KEPULAUAN RIAU — Persebaya Surabaya resmi mengunci gelar juara Piala Presiden 2026 setelah menaklukkan Persib Bandung melalui drama adu penalti. Namun, Bernardo Tavares tidak memberi ruang bagi skuadnya untuk larut dalam euforia. Pelatih asal Portugal itu langsung mengidentifikasi dua pekerjaan rumah yang dinilai krusial sebelum kompetisi resmi dimulai.
Dua masalah tersebut adalah kontrol emosi pemain di lapangan dan konsentrasi saat menghadapi situasi bola mati. Tavares menilai kebiasaan pemainnya terlibat protes berlebihan kepada wasit berpotensi menjadi bumerang. Selain itu, kelengahan sepersekian detik ketika bola keluar lapisan belakang dianggap bisa membuka celah bagi lawan.
Kartu Kuning dan Protes Berlebihan Jadi Ancaman
Tavares secara spesifik menyoroti perilaku anak asuhnya yang terlalu emosional merespons keputusan wasit. Ia menegaskan kebiasaan tersebut hanya akan mendatangkan kartu kuning yang tidak perlu dan merugikan tim secara kolektif.
“Terkadang kita terlalu emosional dengan keputusan wasit, dan saya percaya jika kita terlalu emosional, kita akan mendapat banyak kartu kuning dan kita harus bisa mengontrol hal ini juga,” ujar Tavares, dikutip dari laman resmi I.League, Rabu (19/8/2026).
Bagi pelatih berusia 46 tahun itu, ketenangan bukan sekadar soal mental individu.
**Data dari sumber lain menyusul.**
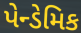
પેન્ડેમિક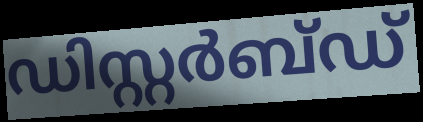
ഡിസ്റ്റർബ്ഡ്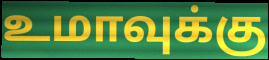
உமாவுக்குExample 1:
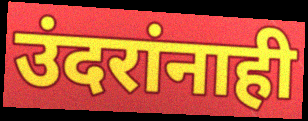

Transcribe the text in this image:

उंदरांनाही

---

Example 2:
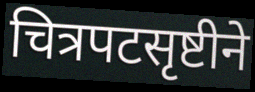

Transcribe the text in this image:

चित्रपटसृष्टीने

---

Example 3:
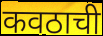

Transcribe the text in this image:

कवठाची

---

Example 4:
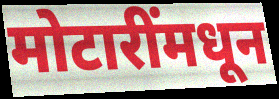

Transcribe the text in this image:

मोटारींमधून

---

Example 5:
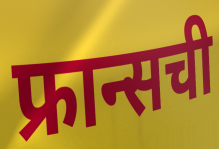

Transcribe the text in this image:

फ्रान्सची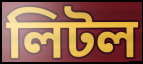
লিটলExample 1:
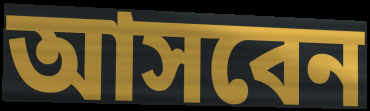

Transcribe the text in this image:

আসবেন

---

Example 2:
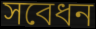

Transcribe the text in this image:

সবেধন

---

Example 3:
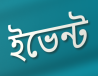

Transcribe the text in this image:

ইভেন্ট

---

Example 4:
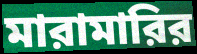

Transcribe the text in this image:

মারামারির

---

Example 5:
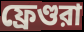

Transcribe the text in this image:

ফ্রেণ্ডরা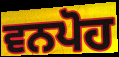
ਵਨਪੋਹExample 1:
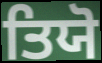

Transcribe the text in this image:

ਤਿਯੋ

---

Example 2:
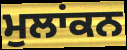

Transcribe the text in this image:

ਮੁਲਾਂਕਨ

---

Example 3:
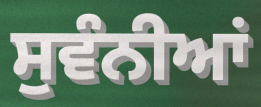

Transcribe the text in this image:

ਸੁਵੰਨੀਆਂ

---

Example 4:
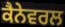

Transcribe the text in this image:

ਕੈਨੇਵਰਲ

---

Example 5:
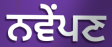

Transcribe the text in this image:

ਨਵੇਂਪਣ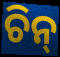
ଚିନ୍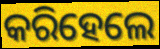
କରିହେଲେ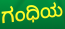
ಗಂಧಿಯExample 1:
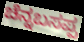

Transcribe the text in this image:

ಚೆನ್ನಬಸಪ್ಪ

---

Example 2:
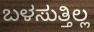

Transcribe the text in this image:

ಬಳಸುತ್ತಿಲ್ಲ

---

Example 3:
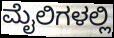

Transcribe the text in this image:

ಮೈಲಿಗಳಲ್ಲಿ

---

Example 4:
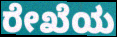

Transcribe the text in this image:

ರೇಖೆಯ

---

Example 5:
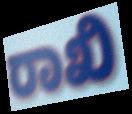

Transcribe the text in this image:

ರಾಖಿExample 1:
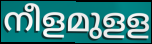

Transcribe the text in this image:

നീളമുളള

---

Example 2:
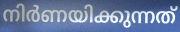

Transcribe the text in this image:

നിർണയിക്കുന്നത്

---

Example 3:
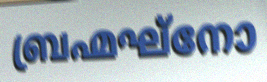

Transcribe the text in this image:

ബ്രഹ്മഘ്നോ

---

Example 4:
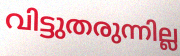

Kontrol emosi merupakan bagian dari strategi agar Persebaya mampu tampil konsisten sepanjang musim, terutama di laga-laga ketat dengan tekanan tinggi.
Instruksi Keras: Jangan Membelakangi Bola
Selain masalah emosi, Tavares memberikan perhatian khusus pada detail teknis yang sering diabaikan. Ia meminta para pemainnya untuk tetap fokus dan tidak membelakangi bola, khususnya ketika lawan mendapat kesempatan melakukan lemparan ke dalam dengan cepat.
“Saat bola keluar, tetap fokus, jangan membelakangi bola karena lawan bisa melakukan lemparan ke dalam dengan cepat,” ungkapnya.
Instruksi ini menyasar lini pertahanan yang dianggap masih rapuh dalam situasi transisi. Tavares menilai kelengahan kecil seperti ini kerap menjadi awal mula terciptanya peluang bagi tim lawan.
TC Thailand Jadi Ujian Terakhir Sebelum Musim Baru
Persebaya telah menjalani laga uji coba melawan Penang FC pada 15 Agustus 2026. Setelah itu, tim langsung menggeber persiapan dengan menggelar pemusatan latihan di Thailand sebagai bagian dari persiapan akhir.
Program TC tersebut dirancang untuk membangun kondisi fisik, stamina, dan mental pemain. Meski para pemain sempat mendapat waktu istirahat setelah rangkaian pertandingan pramusim, Tavares menegaskan masa rehat itu akan dilanjutkan dengan program latihan intensif.
“Satu hal yang bisa saya katakan adalah mereka akan menjalani pemulihan, mendapatkan istirahat beberapa hari, dan setelah itu mari kita lihat siapa yang kondisinya baik untuk meningkatkan stamina, fisik, serta kondisi mental,” jelasnya.
Dengan persiapan fisik, taktik, dan mental yang lebih matang, Persebaya berharap gelar juara Piala Presiden 2026 tidak berhenti sebagai prestasi pramusim. Tavares ingin timnya mampu mempertahankan performa positif ketika Super League 2026/2027 bergulir.